BEGIN Extract

Steve Ekedi

Personal information
- Full name: Steve Thibaut Ekedi Soppo
- Date of birth: 24 May 1991 (age 33)
- Place of birth: Douala, Cameroon
- Height: 1.88 m (6 ft 2 in)
- Position(s): Forward

Senior career*
- Years: Team / Apps / (Gls)
- 2009–2011: Elche Ilicitano
- 2011–2012: Racing Ferrol
- 2012: Somozas / 14 / (4)
- 2013: Bergantiños / 15 / (1)
- 2013–2014: Barco / 21 / (18)
- 2014: Torrevieja / 14 / (3)
- 2015: Bergantiños / 15 / (10)
- 2015–2017: Desportivo das Aves / 3 / (1)
- 2015–2016: → Académico de Viseu (loan) / 10 / (2)
- 2016: → 1º Dezembro (loan) / 9 / (1)
- 2017: → Freamunde (loan) / 11 / (2)
- 2017–2018: JS Kabylie / 8 / (1)
- 2018–2019: Bergantiños / 34 / (0)
- 2019–2020: Lealtad / 25 / (13)

END Extract
BEGIN Given information

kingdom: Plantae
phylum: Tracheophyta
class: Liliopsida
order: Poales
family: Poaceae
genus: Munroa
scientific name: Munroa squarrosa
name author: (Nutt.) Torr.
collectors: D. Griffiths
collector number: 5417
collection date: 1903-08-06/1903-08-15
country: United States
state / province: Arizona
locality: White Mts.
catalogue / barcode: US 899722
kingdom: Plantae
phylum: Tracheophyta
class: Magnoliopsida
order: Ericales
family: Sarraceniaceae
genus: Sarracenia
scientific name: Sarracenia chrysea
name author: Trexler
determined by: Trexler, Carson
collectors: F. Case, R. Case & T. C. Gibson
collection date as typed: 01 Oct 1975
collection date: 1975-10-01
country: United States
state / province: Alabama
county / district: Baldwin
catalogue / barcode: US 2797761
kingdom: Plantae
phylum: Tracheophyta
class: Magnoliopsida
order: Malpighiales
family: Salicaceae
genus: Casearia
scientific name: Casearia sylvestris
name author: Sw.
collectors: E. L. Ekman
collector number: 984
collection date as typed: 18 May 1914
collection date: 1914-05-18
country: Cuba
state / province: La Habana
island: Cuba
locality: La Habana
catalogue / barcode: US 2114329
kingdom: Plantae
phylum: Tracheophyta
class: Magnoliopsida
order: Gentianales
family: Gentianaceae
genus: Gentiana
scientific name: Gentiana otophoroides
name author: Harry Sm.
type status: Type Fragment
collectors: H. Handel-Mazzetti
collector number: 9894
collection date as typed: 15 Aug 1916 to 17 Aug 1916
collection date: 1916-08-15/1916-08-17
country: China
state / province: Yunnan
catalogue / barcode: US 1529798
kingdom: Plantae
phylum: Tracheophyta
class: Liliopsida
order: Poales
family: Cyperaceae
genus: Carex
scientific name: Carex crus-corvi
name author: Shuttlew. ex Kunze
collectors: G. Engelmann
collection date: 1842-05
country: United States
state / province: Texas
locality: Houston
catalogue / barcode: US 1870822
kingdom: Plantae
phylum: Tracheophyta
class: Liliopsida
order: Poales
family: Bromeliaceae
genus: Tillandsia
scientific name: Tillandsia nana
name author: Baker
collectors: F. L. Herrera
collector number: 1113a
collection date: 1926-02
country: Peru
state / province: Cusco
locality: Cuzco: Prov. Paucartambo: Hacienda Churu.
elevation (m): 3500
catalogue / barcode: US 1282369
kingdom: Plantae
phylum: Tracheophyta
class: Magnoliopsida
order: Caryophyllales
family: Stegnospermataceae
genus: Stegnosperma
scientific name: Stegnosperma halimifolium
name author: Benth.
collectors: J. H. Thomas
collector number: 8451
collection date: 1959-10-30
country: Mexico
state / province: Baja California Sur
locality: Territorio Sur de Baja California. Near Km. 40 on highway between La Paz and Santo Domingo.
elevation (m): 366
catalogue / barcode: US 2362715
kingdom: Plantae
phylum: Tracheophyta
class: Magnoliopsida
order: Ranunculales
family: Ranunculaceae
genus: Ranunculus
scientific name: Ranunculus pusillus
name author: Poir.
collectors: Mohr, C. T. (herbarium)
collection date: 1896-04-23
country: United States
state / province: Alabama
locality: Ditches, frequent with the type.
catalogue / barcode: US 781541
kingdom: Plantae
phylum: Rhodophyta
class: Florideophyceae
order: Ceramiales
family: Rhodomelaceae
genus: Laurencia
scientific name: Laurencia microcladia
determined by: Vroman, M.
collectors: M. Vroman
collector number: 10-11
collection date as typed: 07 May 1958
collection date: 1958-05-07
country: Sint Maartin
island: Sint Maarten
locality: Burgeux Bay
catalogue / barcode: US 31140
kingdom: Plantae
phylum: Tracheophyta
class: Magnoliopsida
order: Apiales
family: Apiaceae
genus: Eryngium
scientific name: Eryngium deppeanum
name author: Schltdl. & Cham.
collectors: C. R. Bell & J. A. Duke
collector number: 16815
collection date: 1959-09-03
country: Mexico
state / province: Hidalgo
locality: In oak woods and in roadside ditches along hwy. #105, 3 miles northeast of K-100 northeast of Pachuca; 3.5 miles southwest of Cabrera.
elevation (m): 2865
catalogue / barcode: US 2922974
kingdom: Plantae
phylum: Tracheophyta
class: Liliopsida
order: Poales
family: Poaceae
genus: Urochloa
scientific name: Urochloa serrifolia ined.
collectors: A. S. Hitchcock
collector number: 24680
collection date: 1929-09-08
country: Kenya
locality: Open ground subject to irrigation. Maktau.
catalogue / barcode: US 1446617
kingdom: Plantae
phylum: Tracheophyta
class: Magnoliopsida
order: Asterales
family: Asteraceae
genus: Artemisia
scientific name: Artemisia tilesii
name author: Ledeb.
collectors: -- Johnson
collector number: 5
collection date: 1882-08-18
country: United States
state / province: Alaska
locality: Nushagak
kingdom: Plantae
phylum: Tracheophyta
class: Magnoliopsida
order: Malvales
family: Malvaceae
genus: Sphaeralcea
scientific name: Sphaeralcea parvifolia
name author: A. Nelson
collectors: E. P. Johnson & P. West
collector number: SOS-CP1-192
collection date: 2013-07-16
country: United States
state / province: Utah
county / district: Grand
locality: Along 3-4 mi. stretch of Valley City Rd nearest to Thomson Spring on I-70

END Given information

§ **Apply what you read**
1. Check each statement against the Steve Ekedi profile, answering yes or no and quoting the words of the profile that decide it: (a) Ekedi was born in Douala, Cameroon. (b) Ekedi played for JS Kabylie from 2016 to 2017. (c) Ekedi's loan to Freamunde took place in 2017.
2. Please list every club that the Steve Ekedi profile marks as a loan.
3. Extend the Steve Ekedi profile from the point where it stops.

§ **Set of answers**
1.
(a) Yes: "Place of birth: Douala, Cameroon"
(b) No: "2017–2018: JS Kabylie"
(c) Yes: "2017: → Freamunde (loan)"

2. Académico de Viseu, 1º Dezembro, Freamunde

3.
- 2020–2021: Olímpic de Xàtiva / 21 / (12)
- 2021–2022: Torrent / 33 / (9)
- 2022–2023: Atzeneta / 9 / (0)
- 2023–2024: Jove Español / 34 / (8)

= Steve Ekedi =

Cameroonian footballer (born 1991)

Steve Thibaut Ekedi Soppo (born 24 May 1991), known as Steve Ekedi, is a Cameroonian footballer who plays as a forward.

==Career==
Ekedi made his professional debut in the Segunda Liga for Desportivo das Aves on 8 November 2015 in a game against Famalicão and scored on his debut.